Mixed membership model - label switching?

I’m attempting to fit a mixed membership model a la Erosheva, Feinberg, and Lafferty (2004). In the model, I persons answer J items and each item has Lj response levels (i.e., not all items must have the same number of response levels). Each person belongs probabilistically to one of K response profiles and each profile has as distribution of possible responses to each item.

I borrowed quite a bit from the Stan manual to set up marginalization and avoid data augmentation. I also hacked a ragged array into a vector of values and one of indices, (cs and Slj), but that technique has worked for me in the past.

Code:

data {
  int<lower=1> K; // profiles
  int<lower=1> I; // persons
  int<lower=1> J; // items
  int<lower=2> L[J]; // response levels per item
  int<lower=2> Slj; // sum of L, J; total number of response levels across aSlj items
  int<lower=1> cs[J + 1]; // cumulative sum of levels per item, with '1' added at index 1.
  int<lower=0> y[I,J]; // responses
}
transformed data {
  real<lower=0> pg;

  pg = 1.0 / K;
}
parameters {
  positive_ordered[K] eta1;
  vector<lower=0>[K] eta[I - 1];
  vector<lower=0>[Slj] gamma[K];
}
transformed parameters {
  vector[K] log_q_z[I];
  vector<lower=0>[Slj] beta[K];
  vector<lower=0>[K] theta[I];

  theta[1] = eta1 / sum(eta1);
  for (i in 2:I) {
    theta[i] = eta[i - 1] / sum(eta[i - 1]);
  }
  for (k in 1:K) {
    for (j in 1:J) {
      beta[k, cs[j]:cs[j + 1]] = gamma[k, cs[j]:cs[j + 1]] / sum(gamma[k, cs[j]:cs[j + 1]]);
    }
  }

  for (i in 1:I) {
    log_q_z[i] = log(theta[i]);
    for (j in 1:J) {
      for (k in 1:K) {
        log_q_z[i,k] = log_q_z[i,k] + log(beta[k,cs[j] + y[i,j]]);
      }
    }
  }
}
model {
  for (i in 1:I) {
    if (i == 1) {
      target += exponential_lpdf(eta1 | pg);
      } else {
      target += exponential_lpdf(eta[i - 1] | pg);
    }
    target += log_sum_exp(log_q_z[i]);
  }
  
  for (k in 1:K) {
    target += exponential_lpdf(gamma[k] | pg);
  }
}

I believe the problem I’m having is label-switching – I consistently get reasnoably N_eff and Rhat for all parameters in up to K-2 of the possible profiles, but then terrible mixing for at least two of the remaining profiles.

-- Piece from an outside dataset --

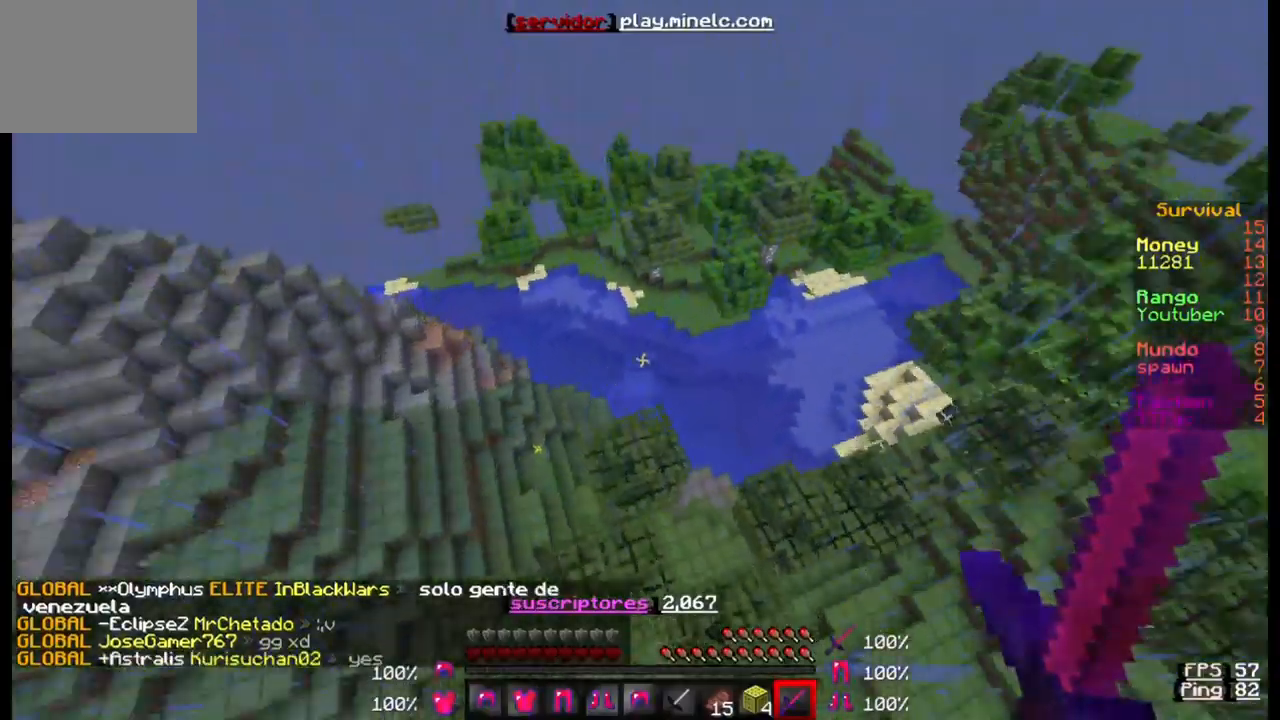
{"keys": ["w"], "events": []}
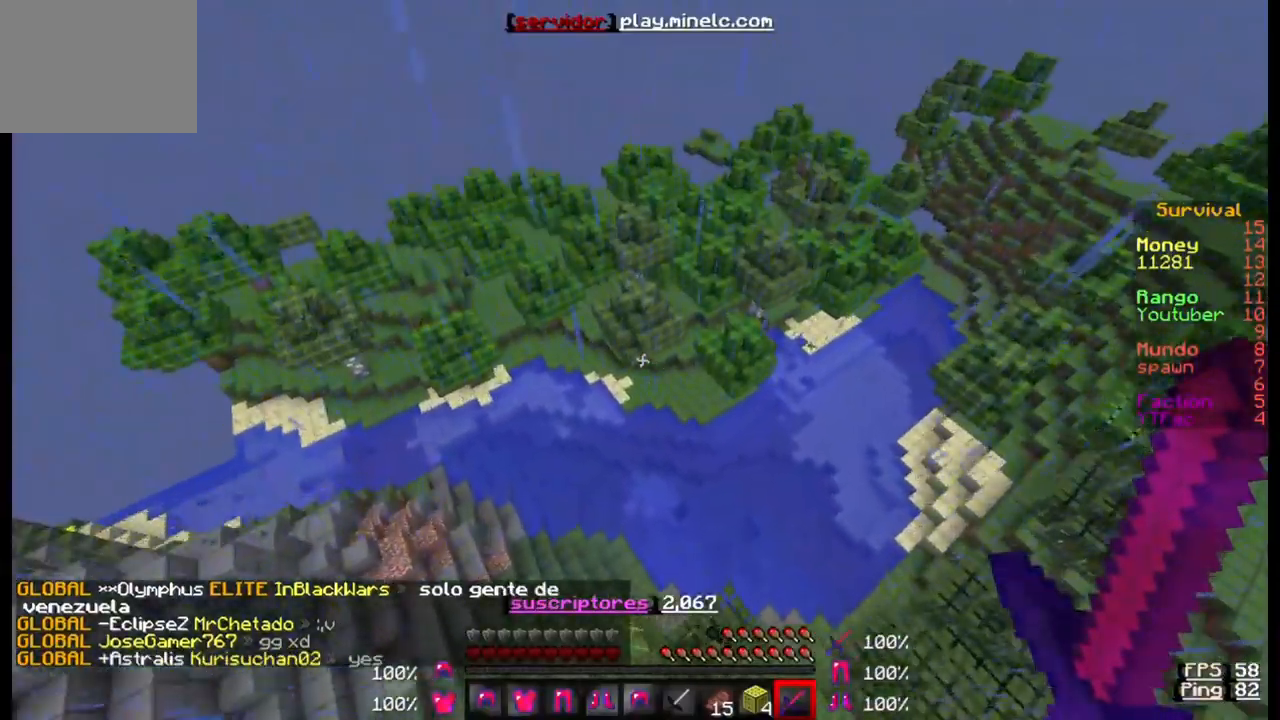
{"keys": ["w"], "events": []}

I attempted to constrain the estimates a bit. First, I made the probabilities for K at i = 1 ordered, hoping that the ordering the profiles relative to the probability of i = 1’s membership in them would help. I also attempted initializing profile membership by first running K-means on the responses and setting the first value on each subject i’s membership in a category based on that. I also tried refactoring to only cover cases where all items have the same number of responses, which made a lot of the model simpler, but had the same problem.

Have I misspecified the model? Are there other tricks I’m missing?

Code:
mm.stan (1.3 KB)

Simulated Data and R script:

Thanks.

Not that I know of. These are just some fundamental problems in these kinds of models. You are missing some vectorization possibilities, like that this

for (k in 1:K) {
    target += exponential_lpdf(gamma[k] | pg);
  }

can just be

target += expondnetial_lpdf(gamma | pg);

or more efficiently to avoid constants,

gamma ~ exponential(pg);

The best thign I can recommend is Michael’s case study on mixtures:

http://mc-stan.org/users/documentation/case-studies/identifying_mixture_models.html

There’s also some discussion in the problematic posteriors chapter of the manual and in the mixture sections.

Thanks, Bob! I suspected this was a deeper problem.

+1 for the case study on mixtures, though, that’s a great resource.